By the time he got halfway through selling that second collection online and at various record fairs, he decided to leave his day job at Legends Catering.
He opened a small store on North Main Street and began coming across used turntables that could play all these 78s, so he decided to register his business name in 2011 as Revilla Grooves ‘n’ Gear. He explained his initial idea was to remain an online-only store, but another friend alerted him over dinner one night to a former stamp collector’s store up the street that was going out of business.
“I said to my wife Eileen, ‘I should probably try to rent that place,’” he said, recalling that night in 2015. He and his wife rented the store’s current location at 126 North Main Street shortly after Eileen’s father was diagnosed with cancer. They began retrofitting it to keep their minds off his illness.
“Sadly, he never got to see us open the shop, and he was a very big supporter of what I was trying to do on eBay. We opened the shop on July 4, 2015.”

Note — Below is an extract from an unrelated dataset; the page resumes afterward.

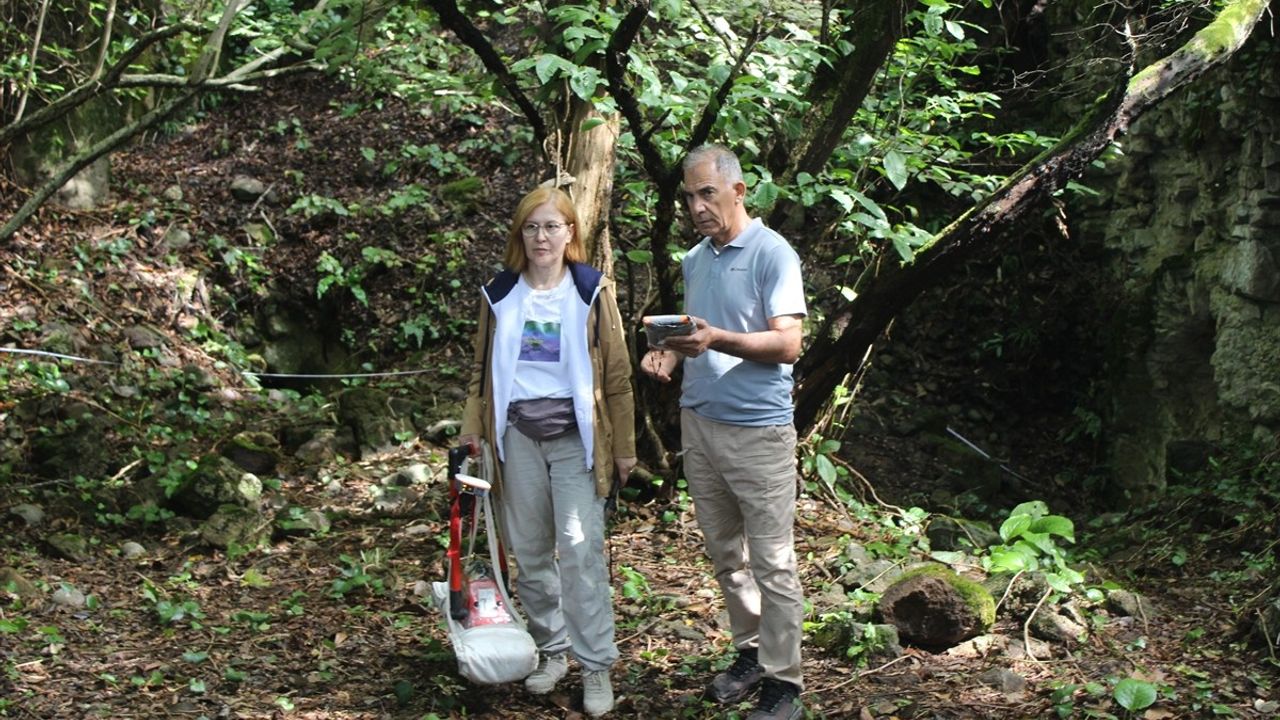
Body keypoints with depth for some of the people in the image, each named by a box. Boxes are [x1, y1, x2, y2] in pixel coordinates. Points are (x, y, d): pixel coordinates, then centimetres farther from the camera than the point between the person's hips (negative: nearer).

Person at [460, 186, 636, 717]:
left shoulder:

Since then, Revilla Grooves ‘n’ Gear has hosted a number of special events, including book and record signings and performances by area musicians. Revilla credits his brother Brendan and another Brendan, an experienced retail record man from the now-closed Vintage Vinyl store on Route 1 in Edison, with helping to keep the store profitable. The back room at Revilla Grooves has a small stage, and the store has hosted performances including members of the Dead Milkmen, Kuf Knotz and Christine Elise, The Wag, and Bobby Mahoney. Earlier this year, Patti Smith’s longtime guitarist-collaborator Lenny Kaye — another Rutgers College alum from the Class of 1967 — performed a laid-back acoustic-electric set at the store with bassist-keyboardist Tony Shanahan, who was raised in Milltown and whose family still runs Shanahan’s Bakery, famous for their Irish soda bread.
“I had no problem selling records over the years when I first started out, but I always had problems getting new stuff. I figured if I rented a space cheaply enough and put a big sign out front saying ‘We Buy Records’ I would come across a lot more, and people would start selling me records.”

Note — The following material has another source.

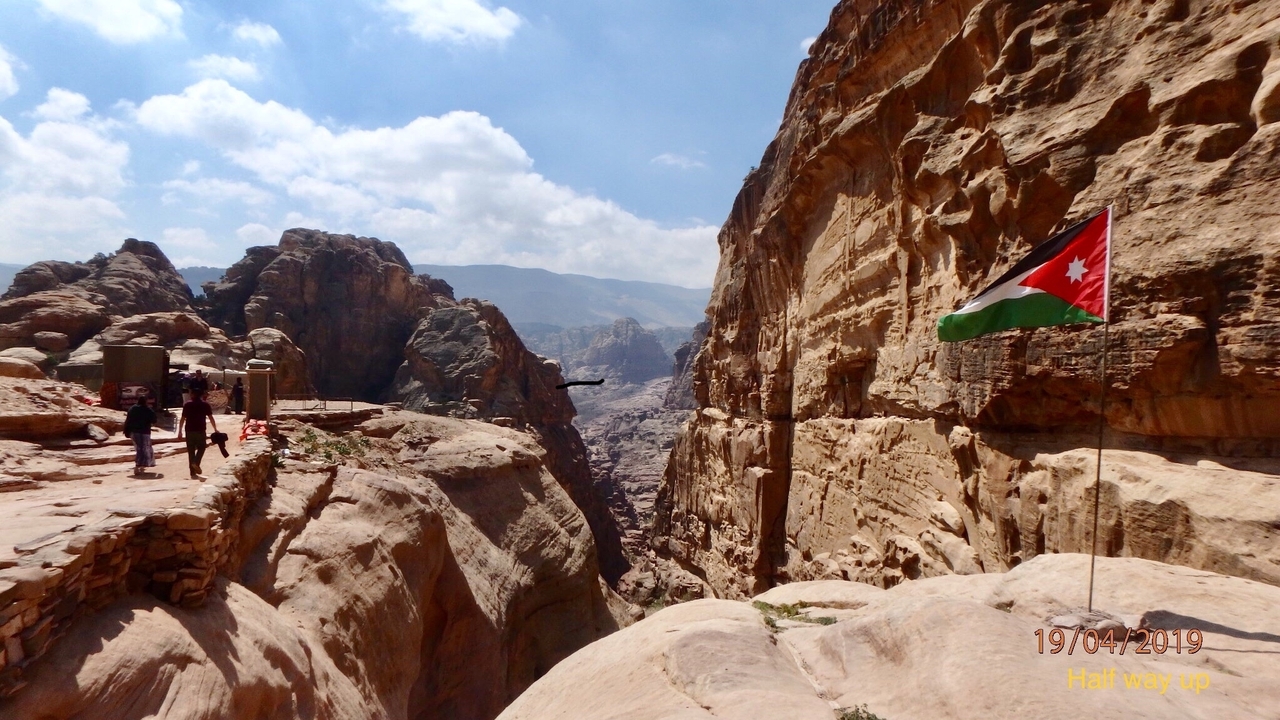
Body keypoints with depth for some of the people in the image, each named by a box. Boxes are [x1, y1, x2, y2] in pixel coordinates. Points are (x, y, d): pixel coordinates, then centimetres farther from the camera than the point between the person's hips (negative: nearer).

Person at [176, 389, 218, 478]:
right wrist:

While the store was focused on collectors and hard-to-find vinyl albums initially, Revilla and his crew have since expanded their offerings to include new and used compact discs and new and used stereo equipment from some very affordable CD players and stereo receivers to top-of-the-line turntable and sound systems.
“We run the gamut from beginner stuff to very high end equipment, but you can find a CD player here for less than $100,” he said, “and what we’ve found is a lot of young people driving around in their parents’ older cars want CDs for their vehicles. Used CD’s are cheaper now.”
Revilla Grooves & Gear, 126 North Main Street, Milltown. Record Store Day, a biannual event celebrating the spirit of the independent record store, is on Saturday, April 12. Stone Skipper & Ian Wolsten perform at the store on Saturday, April 19, at 6 p.m. Open Monday through Saturday, 10 a.m. to 8 p.m., and Sunday, 11 a.m. to 5 p.m. 732-447-3149 or www.revillagroovesngear.com.